#ShareNoEvil, replaces alleged Christchurch attacker’s name online in New Zealand. Also Digital Diplomacy, Wifi on the metro and Building Information Modelling
A new Chrome browser extension aimed at blocking terrorist content following the mosque shooting in Christchurch in New Zealand has been launched. It blocks the alleged Christchurch shooter’s name from appearing in any search on Chrome and replaces any mention of the blocked name with the words Share No Evil. Simon Morton explains how internet service providers and mobile telecom companies in New Zealand have been blocking videos of the Christchurch attack.
Snezana Curcic reports on how the traditionally secretive world of diplomacy is now being acted out on social media. The governments of 169 countries (88 per cent of all UN members) are now on Facebook, and Denmark even has an Ambassador to Silicon Valley.
Wifi on the metro
How is the mobile broadband on your city’s metro system? Great if you commute in Moscow, Rome, Tokyo, Barcelona, Hong Kong or Melbourne.
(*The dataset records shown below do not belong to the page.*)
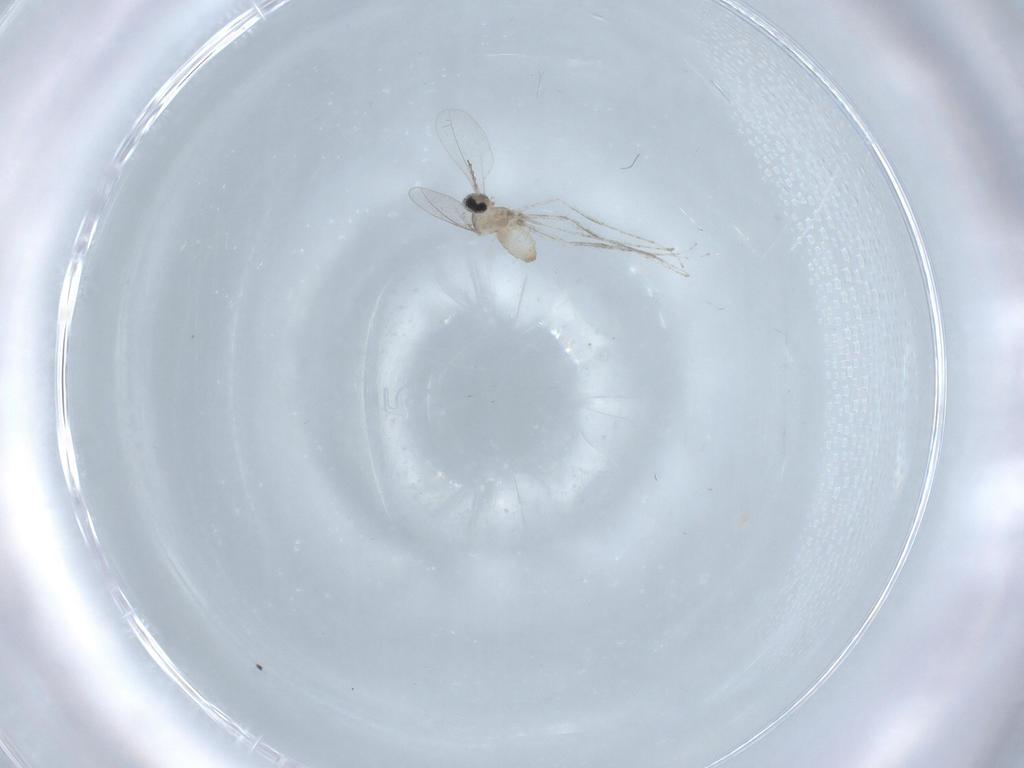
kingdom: Animalia
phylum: Arthropoda
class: Insecta
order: Diptera
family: Cecidomyiidae
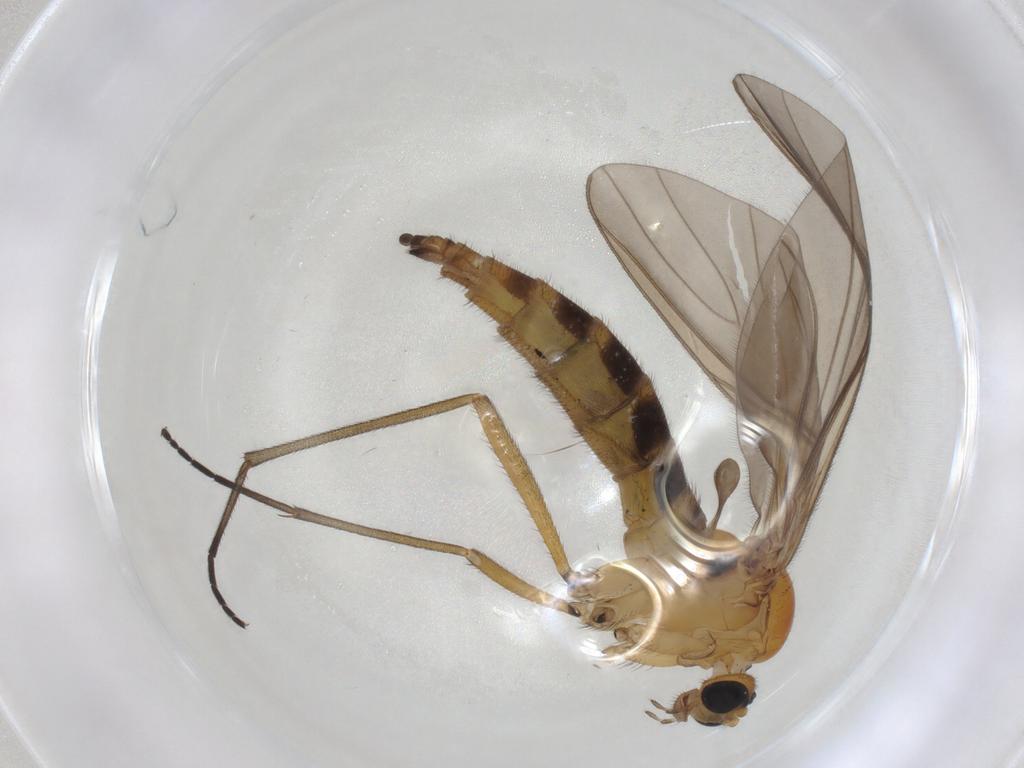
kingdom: Animalia
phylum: Arthropoda
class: Insecta
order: Diptera
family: Sciaridae
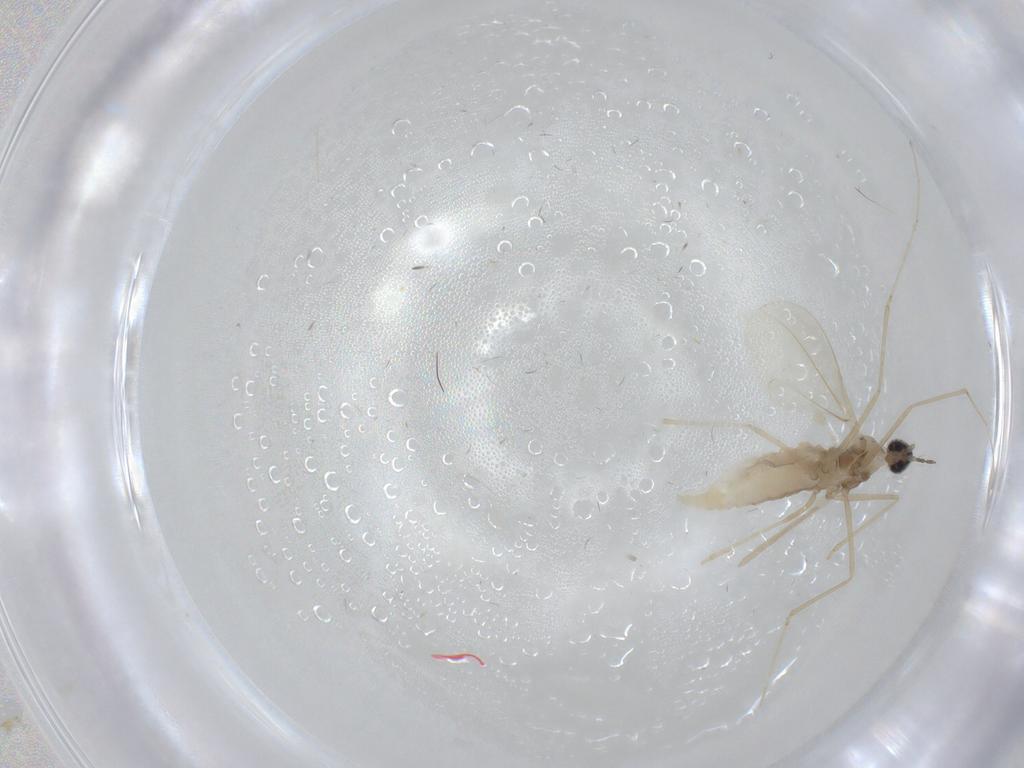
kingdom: Animalia
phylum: Arthropoda
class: Insecta
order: Diptera
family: Cecidomyiidae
However other cities don’t fare so well. In London WiFi is available at stations but there is no connectivity in the tunnels. Wired’s Business Editor Katia Moskvitch has been finding out why there are such differences.
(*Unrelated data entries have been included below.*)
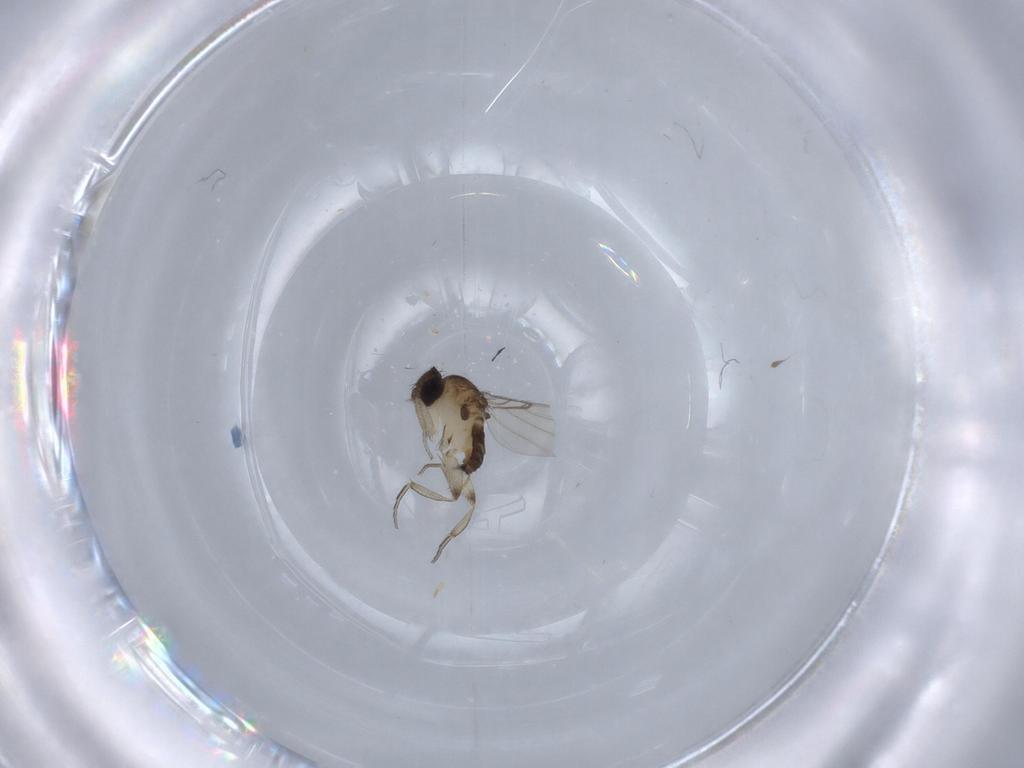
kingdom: Animalia
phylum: Arthropoda
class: Insecta
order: Diptera
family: Phoridae
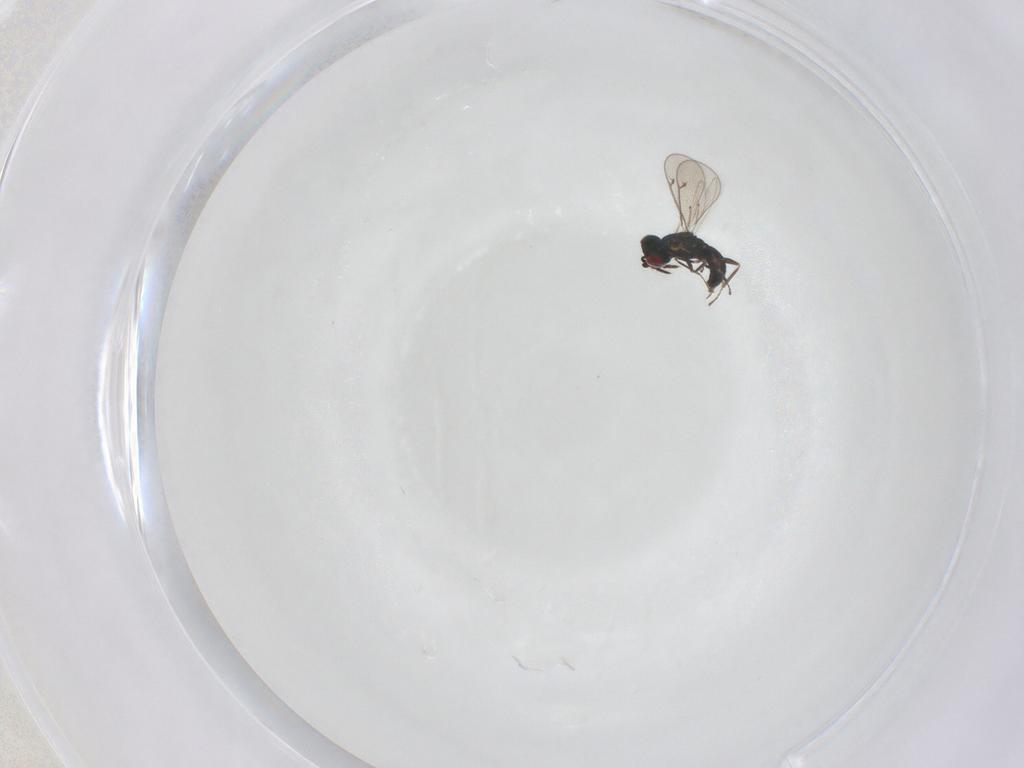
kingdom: Animalia
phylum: Arthropoda
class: Insecta
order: Hymenoptera
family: Eulophidae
Building Information Modelling
How can tech make building quicker and more economical? Using a system called BIM! It stands for Building Information Modelling and works by constructing a building twice – firstly digitally and then physically. But it’s much more complicated than just creating a virtual model as Thayla Zomer from the Centre for Digital Built Britain at the University of Cambridge explains.